I have just returned from Sandwich where I remained six days after the election, looking to ulterior objects there, and I can have no doubt that on a future occasion two Members can be carried. Mr Marryat was throughout as hostile as his address showed him to be, and although we dined together the last day, yet he having had all the Jacobins in the place on his committee, and an obvious intention existing of giving him single votes in the event of a contest, I am in no way indebted to him or his friends for a quiet election. There are between 30 and 40 post captains and commanders and lieutenants who were present at the election as freemen of Sandwich, many of them with high characters in the service and all of them senior to Captain Marryat ... the applications for employment were very numerous, and although neither before the election nor since did I make any promise whatever, yet I could not but feel that Captain Marryat’s having announced that he was immediately to have a ship was a serious injury to me, in the face of his father’s most gratuitous advertisement, and while the persons capable of the most violent proceedings were members of the committee for his election.
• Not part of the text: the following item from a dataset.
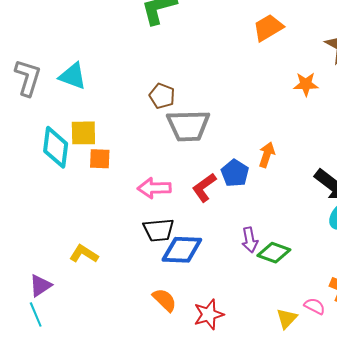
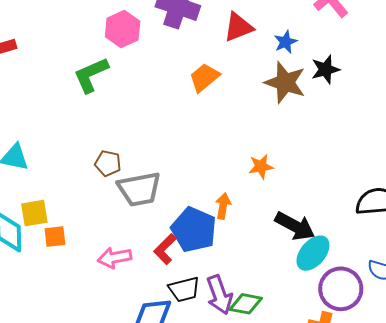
orange star: (306, 84) -> (261, 166), moved
blue pentagon: (235, 173) -> (194, 230), size x1.6
black trapezoid: (159, 230) -> (184, 289), moved
purple arrow: (250, 240) -> (219, 295), size x1.5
I hope I shall have an opportunity of some conversation with you before Captain Marryat is appointed to a ship, and feeling as I do the importance in these times of keeping such a place as Sandwich right, I have spared no trouble or expense, nor will I either, for that object, although the electors now increased to 1200 make the situation anything but a sinecure.12

Author: J. M. Collinge

Notes

  • 1. Boroughs, ii. 319.
  • 2. Kentish Chron. 20, 27 Apr., 11 May, 22 June 1790.
  • 3. Boroughs, ii. 319.
  • 4. Fortescue mss, T. to Ld. Grenville, 17 Oct.; Kentish Chron. 24 Oct.; Blair Adam mss, Keith to Adam, 25 Oct. 1806.
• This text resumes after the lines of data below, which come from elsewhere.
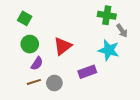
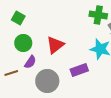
brown line: (34, 82) -> (11, 73), moved
gray circle: (54, 83) -> (47, 81), size x1.5

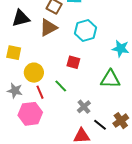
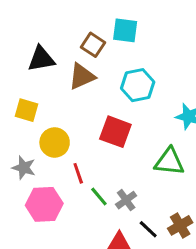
red square: (73, 62) -> (115, 132), size x1.5
green line: (61, 86) -> (99, 196), moved
red line: (40, 92) -> (78, 173), moved

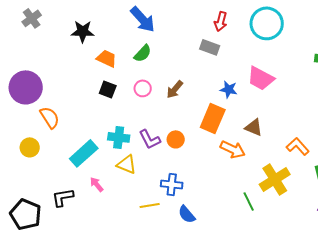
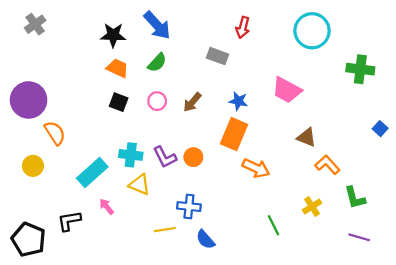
cyan circle: (267, 23) -> (312, 31), moved
black star: (83, 31) -> (113, 35), moved
gray rectangle: (210, 47) -> (218, 56), moved
blue star: (229, 89) -> (238, 101), moved
brown triangle: (254, 127) -> (307, 137), moved
yellow cross: (275, 179) -> (312, 207), moved, size x0.6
  • 5. Kentish Chron. 1, 5, 12 May 1807.
  • 6. Add. 38242, f. 127.
  • 7. Wellington Supp. Despatches, v. 401; Kentish Chron. 22, 26 Apr. 1808; CJ, lxiii. 297, 375.
  • 8. Kentish Chron. 2 June 1812.
  • 9. Add. 35394, f. 139; 38249, f. 259; 38739, f. 45.
  • 10. NLW.
  • 11. Key (1820), 247.
  • 12. Add. 38458, f. 227; Kent AO Sa/ZP1, Marryat’s address, 26 May 1818; NLS mss 1041, f. 119. Warrender probably exaggerated the size of the electorate. The 1831 pollbook gives a total of 931 voters.